On detectability of labeled Petri nets and finite automata

02/21/2018
by   Kuize Zhang, et al.
0

Detectability is a basic property of dynamic systems: when it holds one can use the observed output signal produced by a system to reconstruct its current state. In this paper, we consider properties of this type in the framework of discrete event systems modeled by labeled Petri nets and finite automata. We first study weak approximate detectability. This property implies that there exists an evolution of the system such that each corresponding observed output sequence with length greater than a given value allows one to determine if the current state belongs to a given set. We show that the problem of verifying this property is undecidable for labeled Petri nets, and PSPACE-complete for finite automata. We also consider two new concepts called instant strong detectability and eventual strong detectability. The former property implies that for each possible evolution the corresponding observed output sequence allows one to reconstruct the current state. The latter implies that for each possible evolution, there exists a value such that each corresponding observed output sequence with length greater than than that value allows one to reconstruct the current state.
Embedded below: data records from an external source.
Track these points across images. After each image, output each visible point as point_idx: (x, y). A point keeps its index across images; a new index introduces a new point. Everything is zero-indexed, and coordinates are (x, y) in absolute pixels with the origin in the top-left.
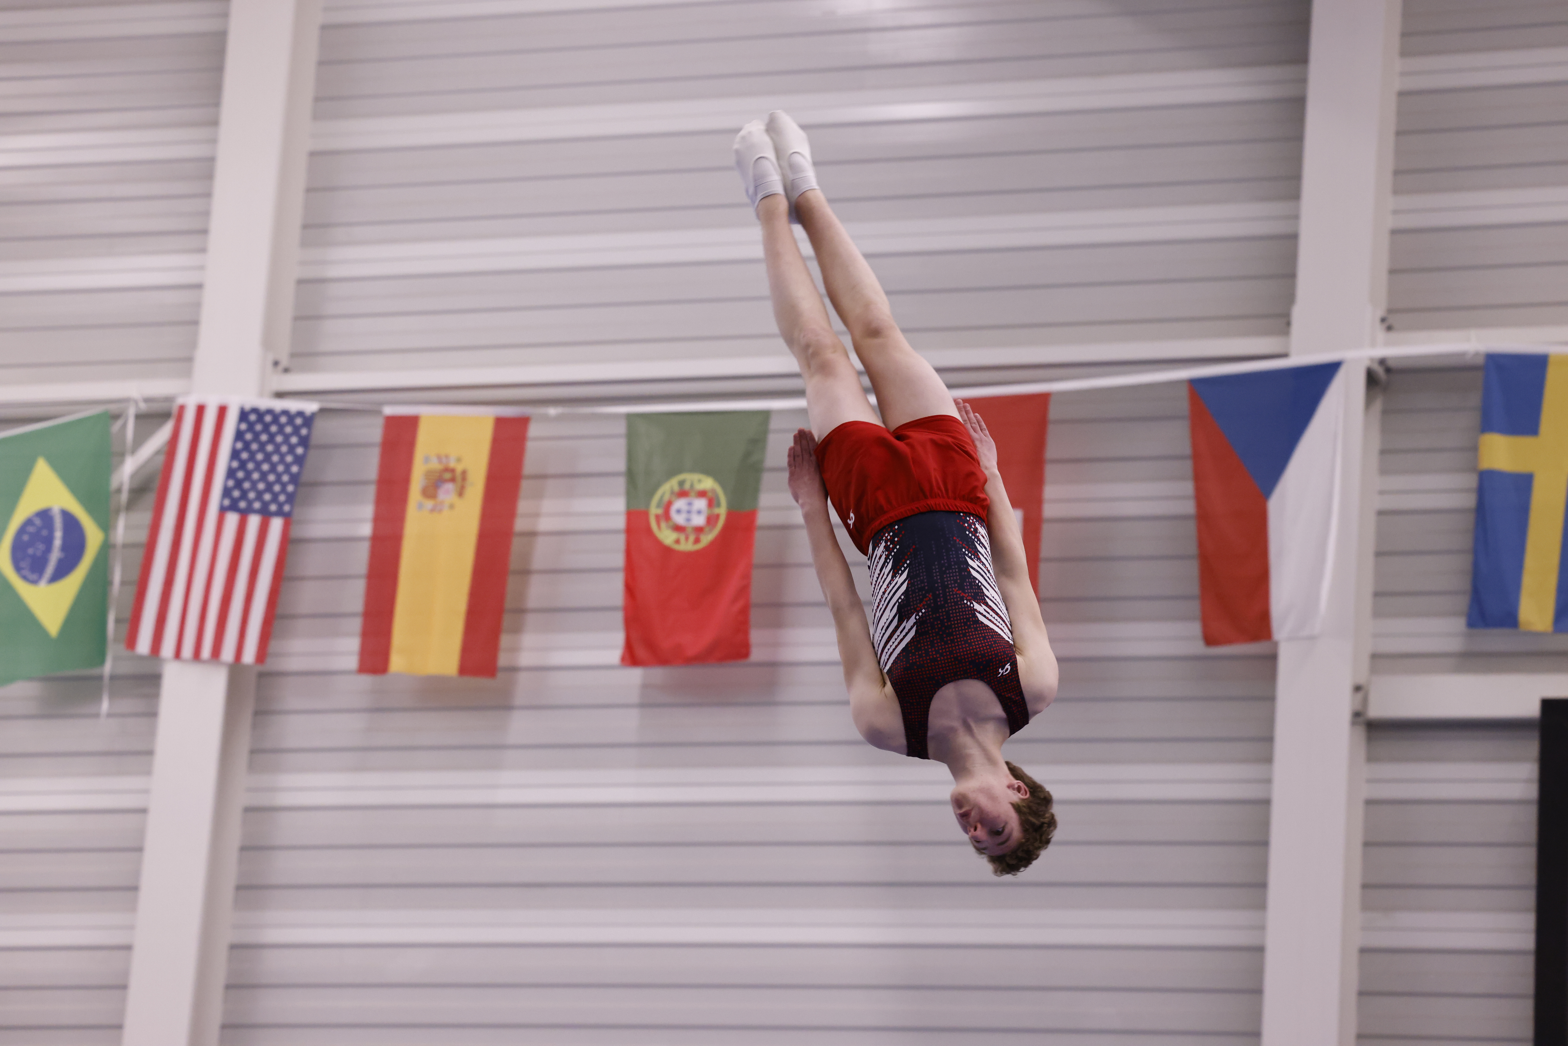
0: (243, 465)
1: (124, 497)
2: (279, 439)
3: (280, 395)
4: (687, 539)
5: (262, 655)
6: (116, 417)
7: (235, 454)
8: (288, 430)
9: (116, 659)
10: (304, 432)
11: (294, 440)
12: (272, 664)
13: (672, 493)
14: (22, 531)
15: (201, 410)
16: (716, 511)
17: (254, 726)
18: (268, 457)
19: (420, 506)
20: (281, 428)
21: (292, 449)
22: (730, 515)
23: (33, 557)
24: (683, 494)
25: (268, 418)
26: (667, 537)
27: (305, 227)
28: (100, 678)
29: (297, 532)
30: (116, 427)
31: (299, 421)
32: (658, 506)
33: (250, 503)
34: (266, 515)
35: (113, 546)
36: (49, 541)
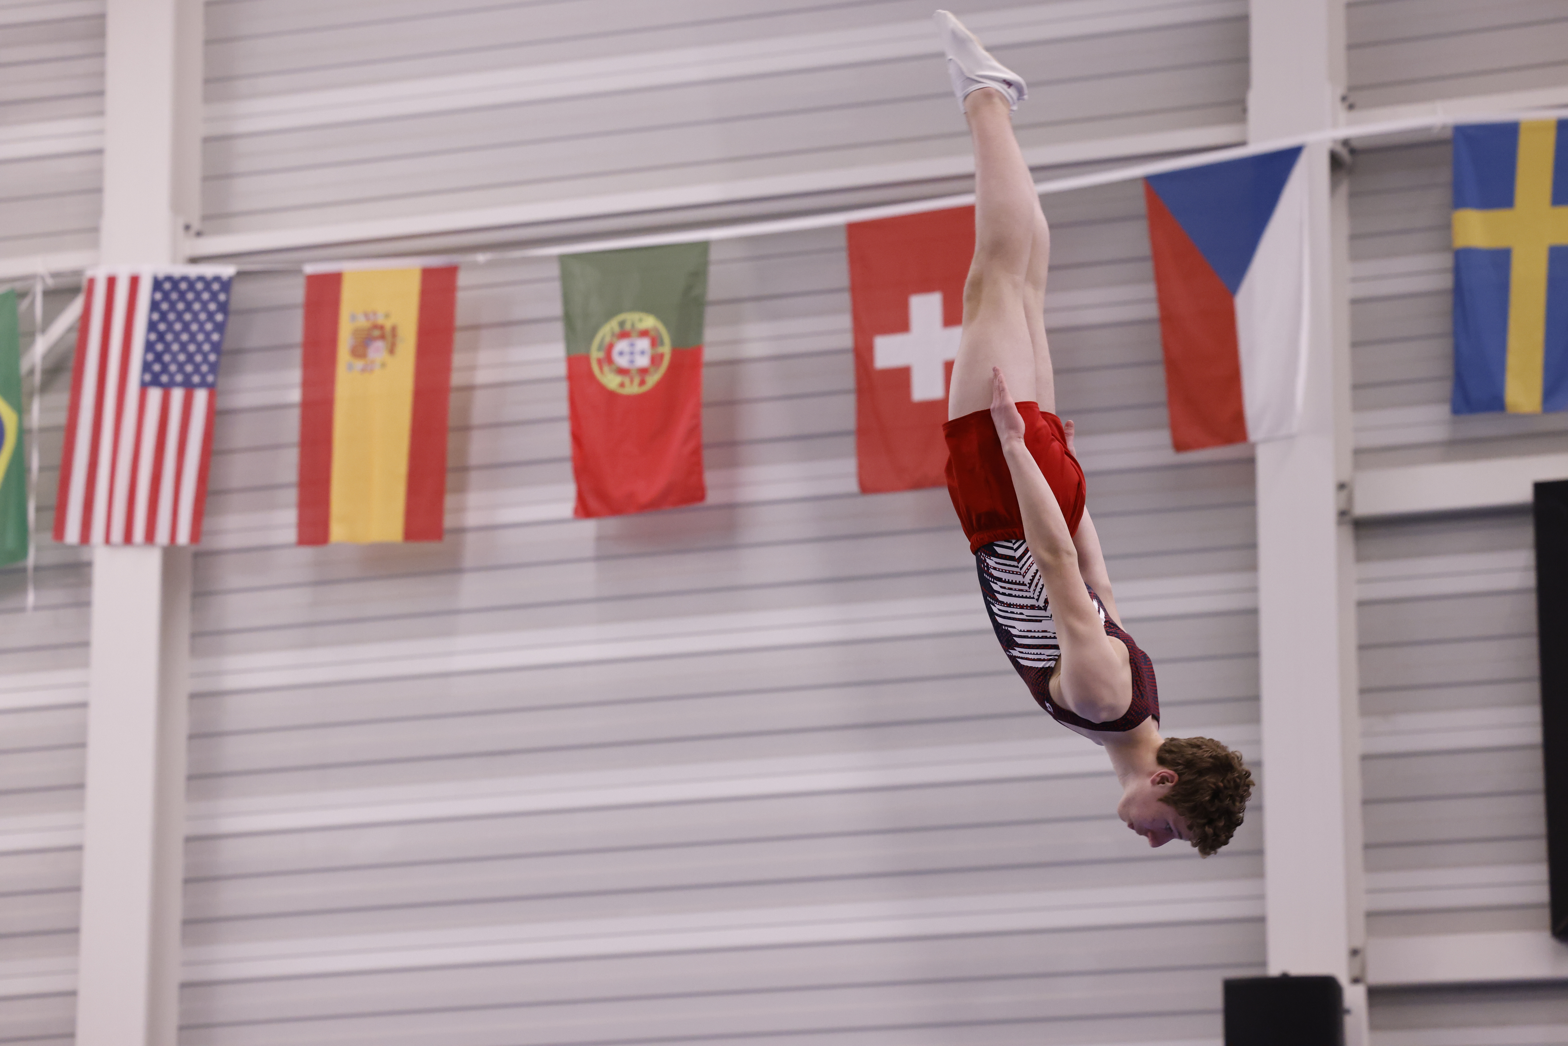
0: (161, 337)
1: (38, 379)
2: (197, 306)
3: (195, 260)
4: (632, 381)
5: (196, 534)
6: (23, 295)
7: (152, 326)
8: (206, 296)
9: (41, 549)
10: (222, 297)
11: (212, 307)
12: (207, 543)
13: (613, 335)
15: (111, 282)
16: (660, 350)
17: (194, 609)
18: (186, 327)
19: (350, 367)
20: (198, 294)
21: (211, 316)
22: (675, 353)
24: (624, 335)
25: (183, 286)
26: (611, 381)
27: (207, 81)
28: (24, 570)
29: (222, 403)
30: (24, 304)
32: (599, 349)
33: (172, 376)
34: (189, 387)
35: (29, 431)
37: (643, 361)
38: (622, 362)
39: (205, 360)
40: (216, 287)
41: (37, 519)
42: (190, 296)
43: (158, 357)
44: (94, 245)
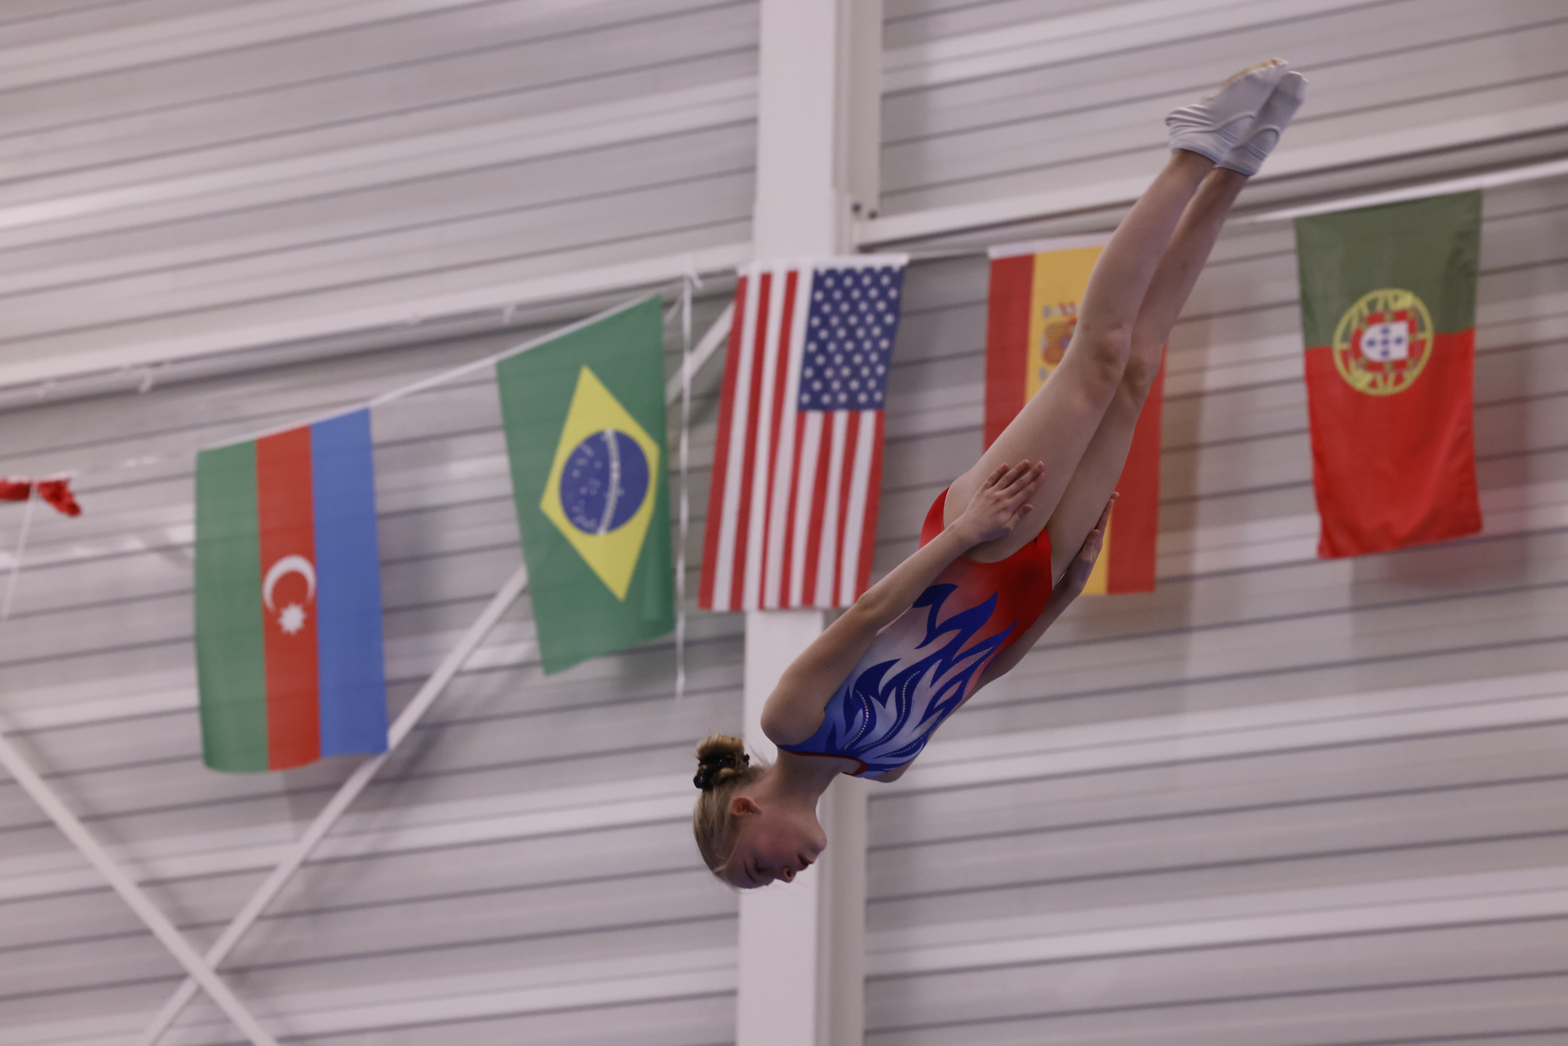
0: (822, 347)
1: (687, 406)
2: (863, 307)
3: (867, 249)
4: (1385, 379)
6: (669, 303)
7: (811, 334)
8: (873, 293)
9: (688, 619)
10: (893, 293)
11: (881, 306)
13: (1361, 319)
14: (571, 465)
15: (766, 280)
16: (1421, 336)
18: (851, 333)
19: (1042, 373)
20: (865, 291)
21: (879, 319)
22: (1439, 339)
23: (588, 498)
24: (1375, 319)
25: (848, 282)
26: (1360, 380)
27: (887, 22)
28: (672, 646)
29: (894, 427)
30: (670, 316)
31: (885, 280)
32: (1345, 338)
33: (834, 395)
34: (854, 409)
35: (677, 473)
36: (604, 475)
37: (1399, 352)
38: (1373, 354)
39: (873, 374)
41: (688, 581)
42: (856, 294)
43: (819, 373)
44: (747, 237)
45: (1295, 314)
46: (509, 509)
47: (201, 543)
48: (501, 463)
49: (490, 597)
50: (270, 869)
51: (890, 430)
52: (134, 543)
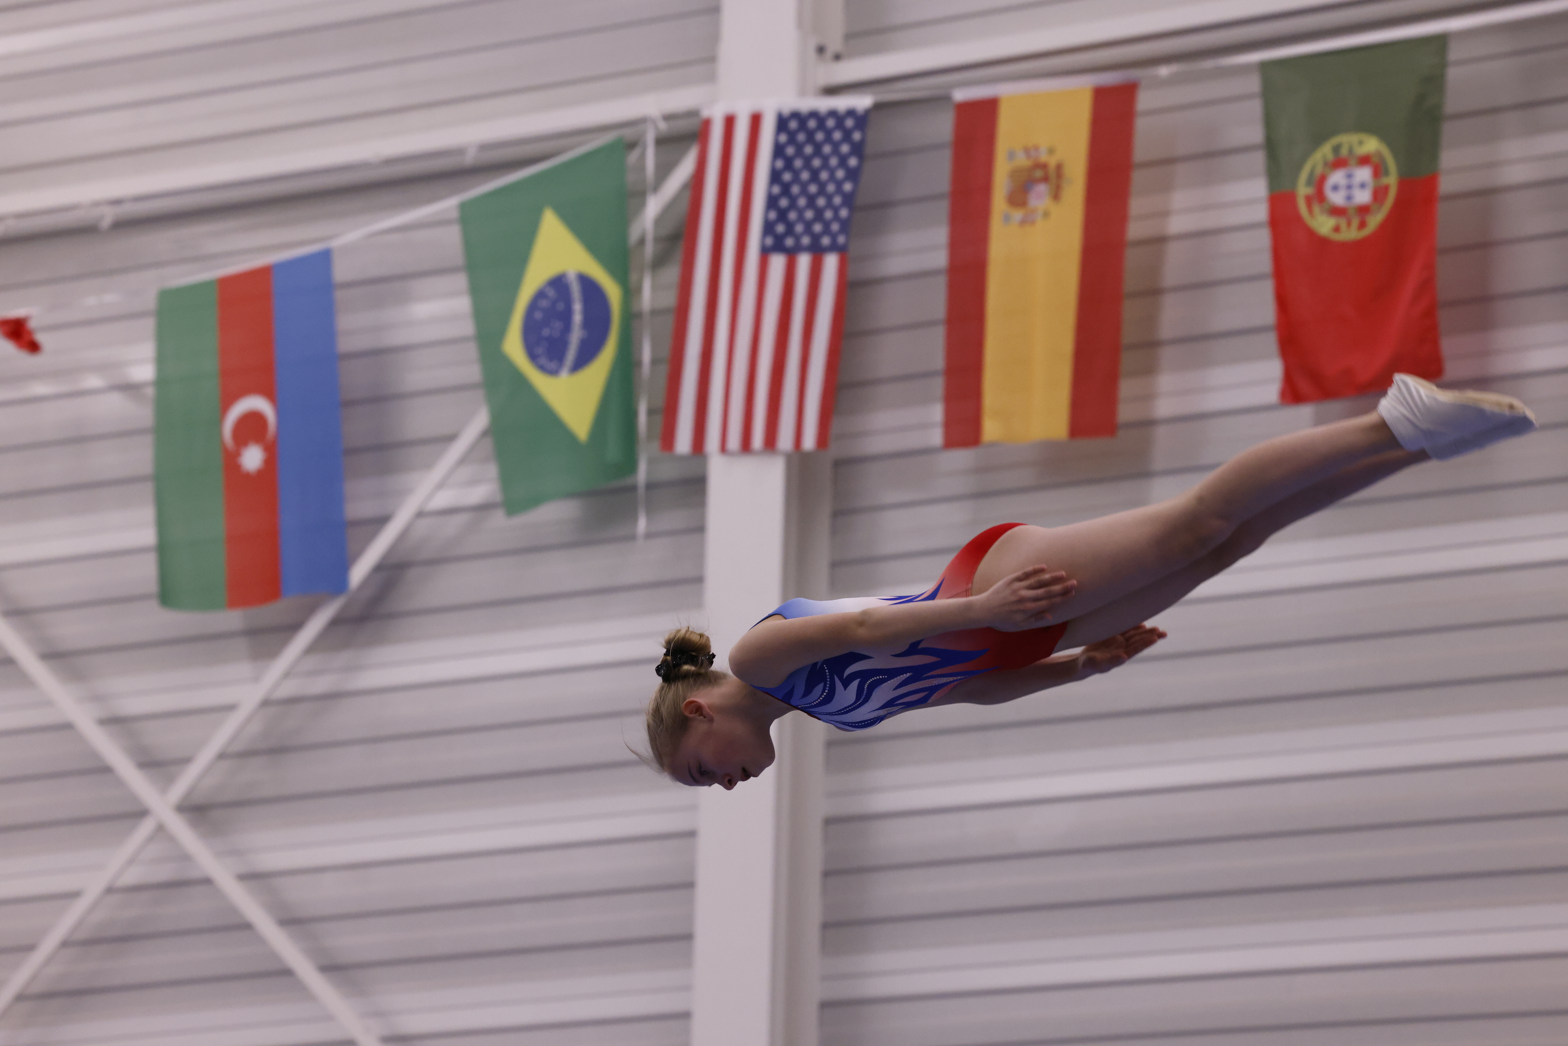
0: (786, 190)
2: (827, 149)
3: (831, 91)
4: (1349, 224)
5: (824, 438)
6: (632, 145)
7: (775, 177)
8: (838, 135)
9: (651, 462)
10: (857, 136)
11: (845, 148)
13: (1326, 164)
14: (533, 306)
15: (730, 122)
16: (1385, 181)
17: (834, 531)
18: (815, 176)
19: (1007, 218)
20: (828, 133)
21: (843, 161)
22: (1403, 184)
23: (550, 340)
24: (1339, 163)
25: (812, 124)
26: (1323, 225)
28: (633, 488)
30: (633, 157)
32: (1308, 183)
33: (798, 238)
34: (817, 252)
35: (639, 315)
36: (566, 317)
37: (1363, 197)
38: (1337, 199)
39: (836, 217)
40: (849, 123)
41: (650, 424)
42: (820, 136)
43: (782, 215)
44: (711, 78)
45: (1259, 159)
46: (471, 350)
47: (161, 382)
48: (463, 304)
49: (451, 438)
50: (231, 708)
51: (854, 273)
52: (94, 381)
We show that for labeled Petri nets, the problems of verifying these two properties are both decidable and EXPSPACE-hard; while for finite automata, both properties can be verified in polynomial time. In addition, we show that strong detectability in the literature is strictly stronger than eventual strong detectability, but strictly weaker than instant strong detectability, for both finite automata and labeled Petri nets. In particular for deterministic finite au- tomata, eventual strong detectability is equivalent to strong detectability.